Three Tools For Handicapping College Football

Three Tools For Handicapping College Football

There are 66 days until college football kickoff. I’m choosing to be positive and rolling with the notion we will have games this fall. Will we have a full season? Will the start be delayed? No one knows at this point but I am hopeful we will see games played. That gives us plenty of time to prepare by looking at conferences, players added, coaches lost and player performance last season.

If you’ve never handicapped your own college football betting picks, there’s no better time to start. Anatomically, your brain isn’t a muscle but it should be treated as such. The more you exercise it through mental stimulation, the greater your brain function and in the long run, you help to reduce the risk of cognitive decline.

In other words, handicapping sports is like putting together a puzzle, and the more you practice, the more efficiently your brain will work. Plus, it could also lead to a deeper appreciation of the game we love.

If you follow me on Twitter, you can guess where my interest lies, and that’s betting underdogs and OVERs. If you’ve never handicapped your own plays, these are some of the tools I use that may be useful to you to decide which plays to make.

Team Rankings

Check out Team Rankings here

This is my most used website for free information. Team Rankings offers both team and player stats for college football, the NFL and other sports and lays out the data in a way that makes it easy to navigate. I personally don’t utilize the player stats but perhaps that is useful for something like fantasy football.

With nearly 150 data points available for team stats, some of the options I often utilize are points per game, third-down conversions, pass rush (sacks per game) and quarterback protection (sacks allowed per game). Depending on what type of bet you are looking at, there’s a data point that could help you decide. If you like taking OVER/UNDER bets for the first half only, you could look at the Offense by Quarter tab and see how teams rank offensively in each quarter or half. The same applies for defense by using Defense by Quarter.

Oklahoma went 5-9 ATS in 2019. One of the Sooners’ faults that cost them some big plays was their lack of discipline. They were among the worst teams for penalties accrued during a game and were bottom six in penalty yards. That’s just one bit of information you can find at Team Rankings in addition to team trends, with wins/losses, ATS history and OVER/UNDER records over the last 17 years.

With two months left before the start of the football season, navigating this site now to use later would be advised. There’s so much information you can use and it’s better to become familiar with it now. 


Check out Winsipedia here

To anyone who says that matchup history doesn’t matter, I disagree. Matchup history has been useful to determine whether I want to fire on a team to cover the spread, or even win as an underdog, and at times has been the reason I decided to hold on to my money and look for a better option instead.

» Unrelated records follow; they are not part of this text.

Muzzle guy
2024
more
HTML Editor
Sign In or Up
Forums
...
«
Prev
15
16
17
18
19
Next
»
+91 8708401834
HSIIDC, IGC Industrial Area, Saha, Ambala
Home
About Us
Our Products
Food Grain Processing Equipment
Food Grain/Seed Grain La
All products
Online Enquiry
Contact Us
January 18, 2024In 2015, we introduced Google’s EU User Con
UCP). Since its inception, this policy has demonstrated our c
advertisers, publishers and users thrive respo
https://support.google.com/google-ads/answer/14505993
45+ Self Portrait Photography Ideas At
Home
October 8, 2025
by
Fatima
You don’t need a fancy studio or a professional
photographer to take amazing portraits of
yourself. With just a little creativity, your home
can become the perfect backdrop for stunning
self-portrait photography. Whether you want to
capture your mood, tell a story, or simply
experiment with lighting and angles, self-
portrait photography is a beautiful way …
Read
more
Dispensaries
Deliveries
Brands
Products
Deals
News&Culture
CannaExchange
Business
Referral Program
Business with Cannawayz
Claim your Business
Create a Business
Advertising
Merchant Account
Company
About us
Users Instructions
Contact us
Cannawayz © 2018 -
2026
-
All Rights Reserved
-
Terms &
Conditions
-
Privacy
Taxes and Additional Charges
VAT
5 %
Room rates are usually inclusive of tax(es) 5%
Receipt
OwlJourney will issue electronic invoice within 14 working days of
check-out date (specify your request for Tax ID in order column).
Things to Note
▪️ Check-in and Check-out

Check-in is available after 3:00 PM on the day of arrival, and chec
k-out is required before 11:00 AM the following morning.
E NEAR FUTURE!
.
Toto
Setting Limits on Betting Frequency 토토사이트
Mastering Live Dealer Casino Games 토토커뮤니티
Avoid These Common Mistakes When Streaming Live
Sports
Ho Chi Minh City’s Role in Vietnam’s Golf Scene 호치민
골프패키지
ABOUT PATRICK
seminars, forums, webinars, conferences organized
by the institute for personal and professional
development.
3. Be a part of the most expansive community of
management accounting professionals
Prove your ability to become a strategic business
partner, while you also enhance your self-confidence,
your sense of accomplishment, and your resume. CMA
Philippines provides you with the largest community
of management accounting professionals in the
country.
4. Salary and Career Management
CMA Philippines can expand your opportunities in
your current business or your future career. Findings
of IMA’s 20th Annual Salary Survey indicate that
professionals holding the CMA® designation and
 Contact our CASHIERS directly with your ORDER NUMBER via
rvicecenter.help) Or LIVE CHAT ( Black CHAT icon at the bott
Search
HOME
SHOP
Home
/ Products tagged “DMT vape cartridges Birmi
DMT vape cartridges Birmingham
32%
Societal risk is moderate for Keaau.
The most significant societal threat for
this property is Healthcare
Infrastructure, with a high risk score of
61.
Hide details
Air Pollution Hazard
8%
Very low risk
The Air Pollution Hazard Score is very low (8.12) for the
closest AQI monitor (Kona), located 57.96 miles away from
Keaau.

Winsipedia allows you to compare two teams and look at their full matchup history. In one instance, it was the cherry on the top I needed to take Oregon State to not just cover the 11-point spread against Cal but also take the Beavers at +330 on the moneyline. Of course, I had plenty of data points that signaled to take Oregon State but knowing that the Beavers had upset Cal in 2016 as 14-point underdogs, I felt comfortable firing away and it paid off.

On the flip side, who are the people who keeping taking Michigan to cover and/or win as underdogs vs Ohio State?

Last season, the Wolverines were 9-point underdogs and got demolished 56-27. Is that a surprise? No. In 2018, Michigan was a 4-point favorite and got demolished 62-39. 

I’m just going to leave this here for you.

Using Winsipedia, you would see that Michigan has not defeated Ohio State since 2011. The Wolverines have lost eight straight games, and have only won twice in 19 seasons. You could argue that older matchups are irrelevant due to turnover, but if coaching remains the same, in this case Jim Harbaugh, then I would be more inclined to either fade that team or just avoid the bet altogether. Depending how you look at it, this one data point could have either saved you some money or made you some money.

Is history the be-all and end-all? Of course not, but it is another tool in your tool bag.


For the NFL, it is easy to search and find injury updates. There are many websites that give this information out. In college, not so much. It’s a bit tougher to find injury information especially if it’s not a big conference, like the MAC, for example. Enter Twitter. If injuries, weather or even suspensions play a potential role in my handicapping, then I turn to team beat writers for updates. These are the people who provide news updates about one team or conference in particular. You could say that they have the “inside scoop.”

If poor weather is expected, looking at AccuWeather is just one avenue. However, an hourly forecast doesn’t give you the full view. I want to see how bad the weather is, and whether it is affecting the field, is it windy or is it just rain? I turn to Twitter and/or Instagram to see people who have posted selfies of themselves at the games. Is the sky visible, are they in ponchos, or are they talking about the weather? Perhaps this is overkill of information, but why not utilize any bit of data that could be helpful?

These are just some tidbits that I use to look at college football. You may already be utilizing these tools, but if you aren’t, it could be time to start now so you can be prepped and ready to go come September.